Activity = Tally the lines of the data below that contain the string "this", matching case exactly. Give only the number.

•••••

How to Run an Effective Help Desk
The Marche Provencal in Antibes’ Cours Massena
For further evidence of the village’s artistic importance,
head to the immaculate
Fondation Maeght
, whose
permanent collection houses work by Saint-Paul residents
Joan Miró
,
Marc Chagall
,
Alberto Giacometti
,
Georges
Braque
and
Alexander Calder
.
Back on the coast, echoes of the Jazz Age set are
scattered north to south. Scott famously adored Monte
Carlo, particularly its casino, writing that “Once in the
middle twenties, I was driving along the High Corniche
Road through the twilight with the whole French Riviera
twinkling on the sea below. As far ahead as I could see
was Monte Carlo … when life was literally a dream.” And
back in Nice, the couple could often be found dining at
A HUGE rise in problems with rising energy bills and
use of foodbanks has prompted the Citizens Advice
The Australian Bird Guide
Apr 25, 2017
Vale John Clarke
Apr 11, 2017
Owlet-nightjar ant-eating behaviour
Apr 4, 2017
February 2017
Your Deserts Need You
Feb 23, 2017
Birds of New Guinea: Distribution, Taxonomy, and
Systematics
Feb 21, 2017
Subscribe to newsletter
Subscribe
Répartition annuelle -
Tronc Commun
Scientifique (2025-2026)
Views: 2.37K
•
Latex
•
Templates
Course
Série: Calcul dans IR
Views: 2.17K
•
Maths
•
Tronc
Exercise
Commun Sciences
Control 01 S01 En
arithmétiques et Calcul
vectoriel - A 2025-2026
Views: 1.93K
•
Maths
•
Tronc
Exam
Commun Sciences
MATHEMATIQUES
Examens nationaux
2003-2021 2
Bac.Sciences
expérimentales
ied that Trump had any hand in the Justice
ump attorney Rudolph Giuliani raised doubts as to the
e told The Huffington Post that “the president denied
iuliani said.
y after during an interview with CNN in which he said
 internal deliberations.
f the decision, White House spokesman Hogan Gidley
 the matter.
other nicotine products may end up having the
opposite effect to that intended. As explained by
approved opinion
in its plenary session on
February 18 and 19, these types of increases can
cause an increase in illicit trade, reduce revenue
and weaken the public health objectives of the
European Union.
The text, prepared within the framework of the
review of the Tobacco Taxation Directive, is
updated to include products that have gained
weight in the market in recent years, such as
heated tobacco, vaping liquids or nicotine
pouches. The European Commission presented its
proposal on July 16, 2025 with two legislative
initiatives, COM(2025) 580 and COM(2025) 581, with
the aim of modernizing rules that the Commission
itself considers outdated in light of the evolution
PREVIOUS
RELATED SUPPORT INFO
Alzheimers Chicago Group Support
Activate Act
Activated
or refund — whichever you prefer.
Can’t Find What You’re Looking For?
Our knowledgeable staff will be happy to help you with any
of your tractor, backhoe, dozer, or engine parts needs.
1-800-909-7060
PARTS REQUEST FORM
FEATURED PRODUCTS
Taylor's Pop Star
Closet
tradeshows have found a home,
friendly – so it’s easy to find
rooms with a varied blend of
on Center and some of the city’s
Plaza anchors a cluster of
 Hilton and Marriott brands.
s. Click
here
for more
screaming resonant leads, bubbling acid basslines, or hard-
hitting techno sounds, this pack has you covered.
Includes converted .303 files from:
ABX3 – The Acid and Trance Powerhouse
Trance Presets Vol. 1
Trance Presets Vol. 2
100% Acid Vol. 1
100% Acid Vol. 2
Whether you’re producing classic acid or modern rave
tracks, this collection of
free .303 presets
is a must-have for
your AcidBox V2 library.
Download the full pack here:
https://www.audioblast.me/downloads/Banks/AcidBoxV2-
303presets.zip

•••••

Answer for the task = 2